--- Data extracted from a collection ---
# # # # #
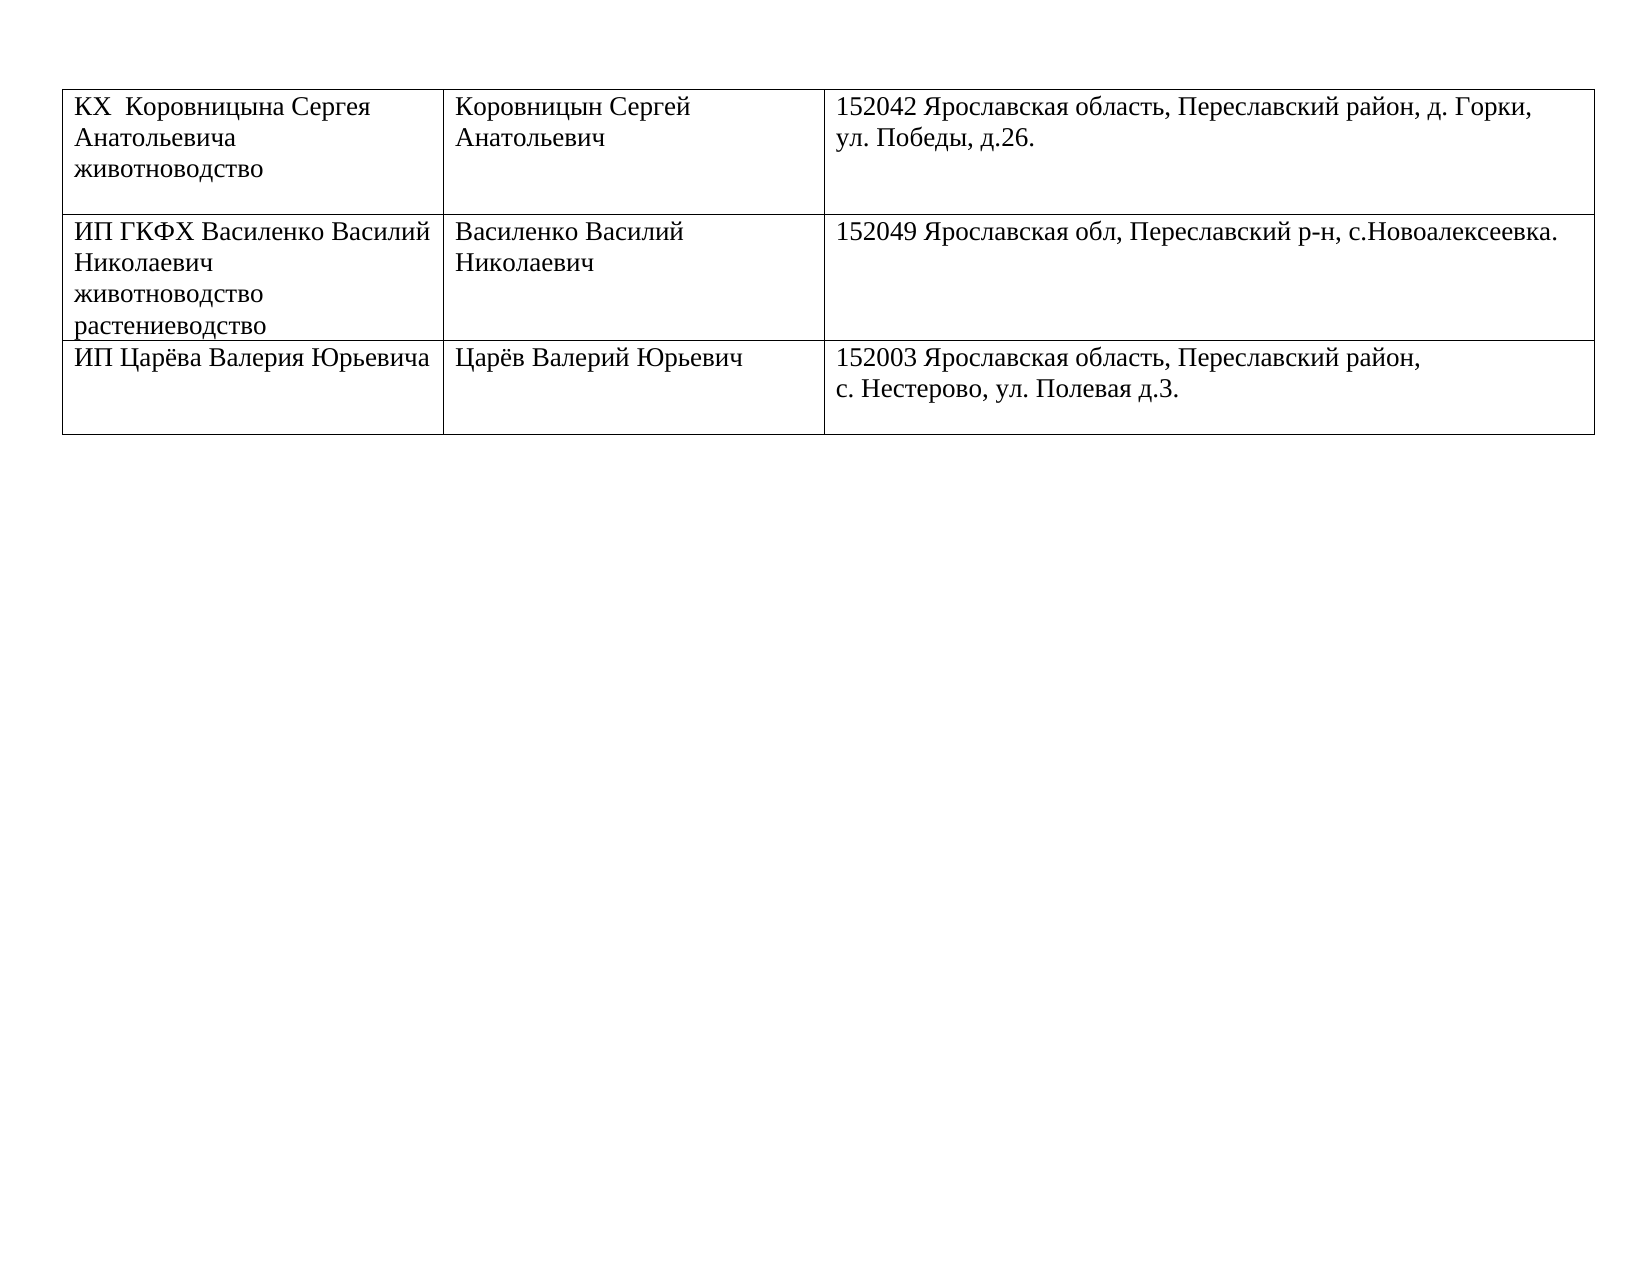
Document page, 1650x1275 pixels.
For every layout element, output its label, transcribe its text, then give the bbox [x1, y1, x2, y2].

table_cell ИП Царёва Валерия Юрьевича [63, 341, 443, 434]
table_cell Коровницын Сергей Анатольевич [444, 90, 824, 214]
table_cell Василенко Василий Николаевич [444, 215, 824, 340]
table_cell 152042 Ярославская область, Переславский район, д. Горки, ул. Победы, д.26. [825, 90, 1594, 214]
table_cell ИП ГКФХ Василенко Василий Николаевич животноводство растениеводство [63, 215, 443, 340]
table_cell 152049 Ярославская обл, Переславский р-н, с.Новоалексеевка. [825, 215, 1594, 340]
table_cell КХ Коровницына Сергея Анатольевича животноводство [63, 90, 443, 214]
table_cell 152003 Ярославская область, Переславский район, с. Нестерово, ул. Полевая д.3. [825, 341, 1594, 434]
table_cell Царёв Валерий Юрьевич [444, 341, 824, 434]
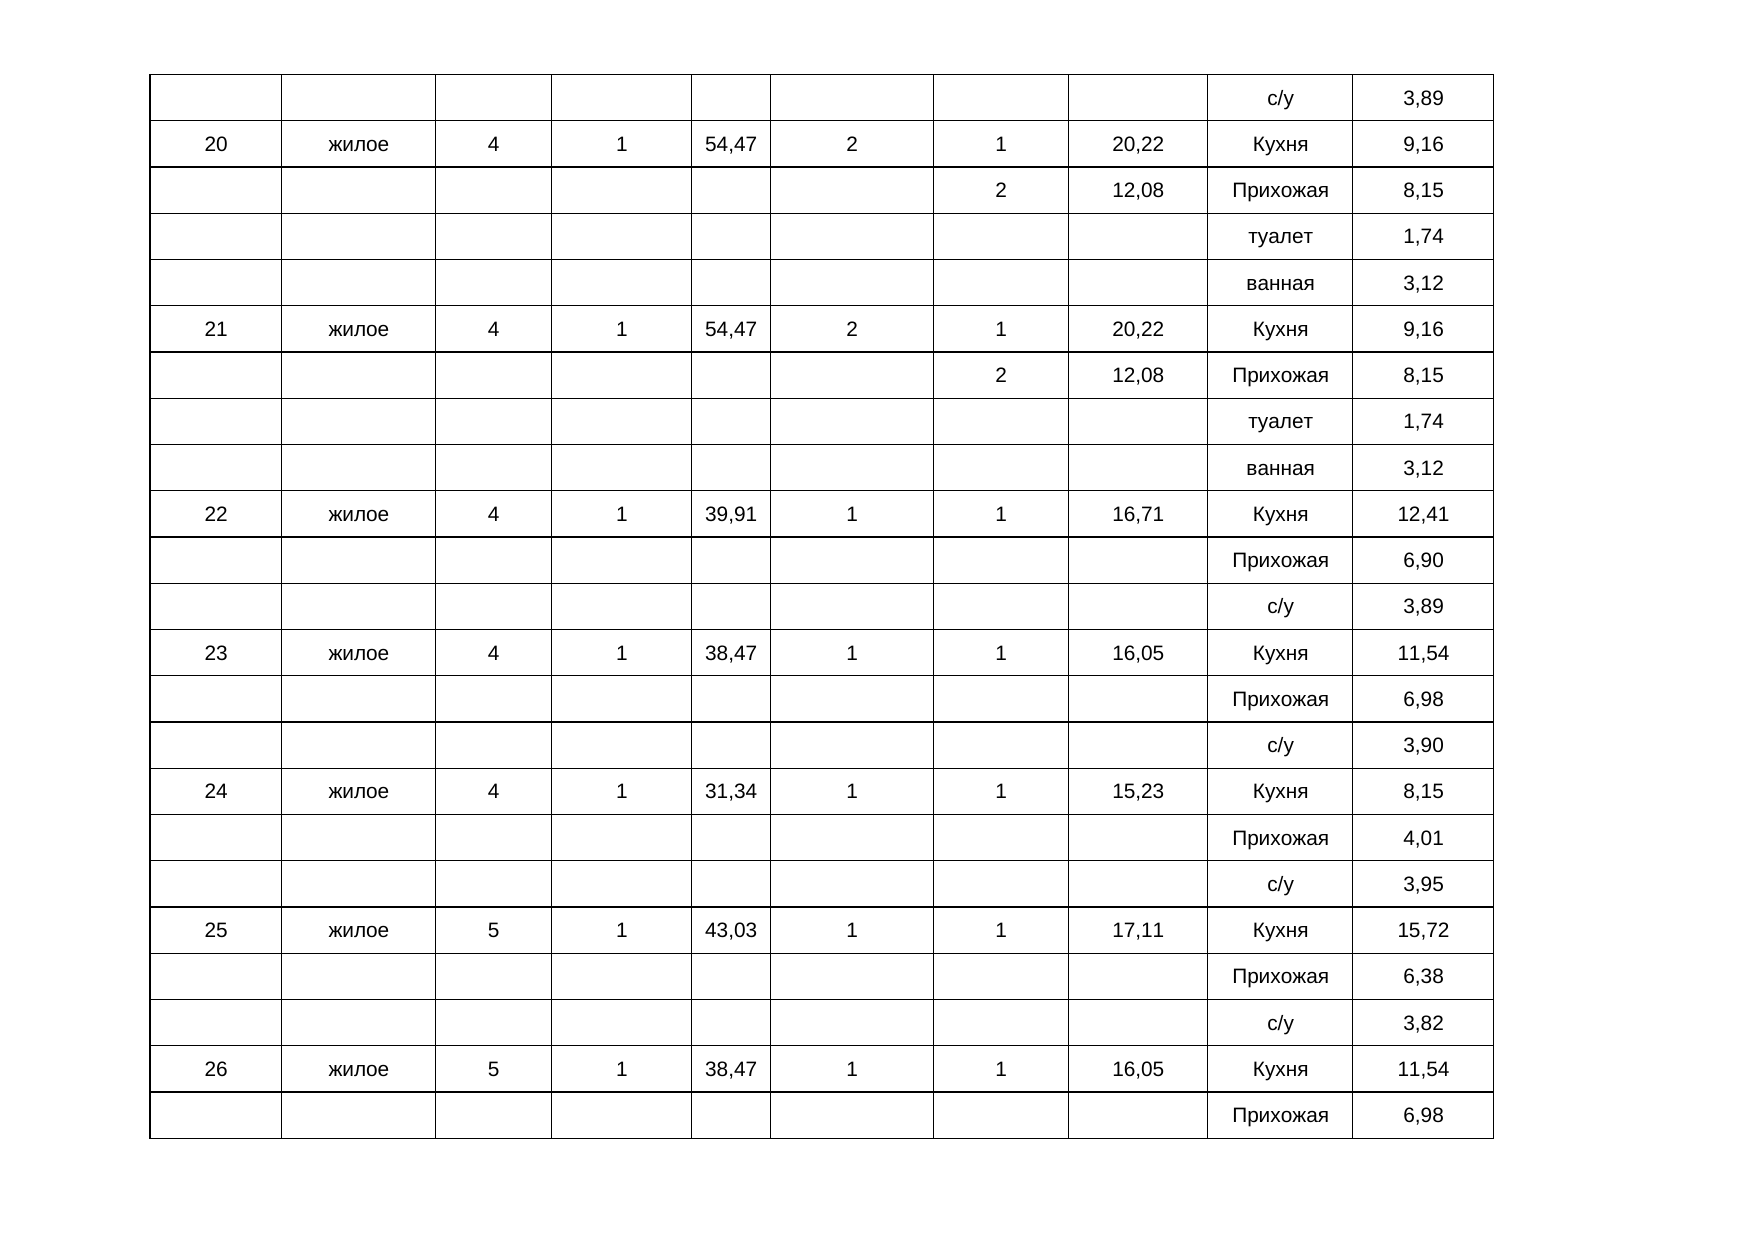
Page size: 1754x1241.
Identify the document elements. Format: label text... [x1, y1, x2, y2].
# # # # #
Keep the pictures out and write out the records exactly.

Document page, 1650x1275 pixels.
For every layout element, output its label, transcribe its text, then give the bbox [x1, y1, x2, y2].

table_cell ИП Царёва Валерия Юрьевича [63, 341, 443, 434]
table_cell Коровницын Сергей Анатольевич [444, 90, 824, 214]
table_cell Василенко Василий Николаевич [444, 215, 824, 340]
table_cell 152042 Ярославская область, Переславский район, д. Горки, ул. Победы, д.26. [825, 90, 1594, 214]
table_cell ИП ГКФХ Василенко Василий Николаевич животноводство растениеводство [63, 215, 443, 340]
table_cell 152049 Ярославская обл, Переславский р-н, с.Новоалексеевка. [825, 215, 1594, 340]
table_cell КХ Коровницына Сергея Анатольевича животноводство [63, 90, 443, 214]
table_cell 152003 Ярославская область, Переславский район, с. Нестерово, ул. Полевая д.3. [825, 341, 1594, 434]
table_cell Царёв Валерий Юрьевич [444, 341, 824, 434]
Page size: 1754x1241.
Identify the document elements. Format: label text... [x1, y1, x2, y2].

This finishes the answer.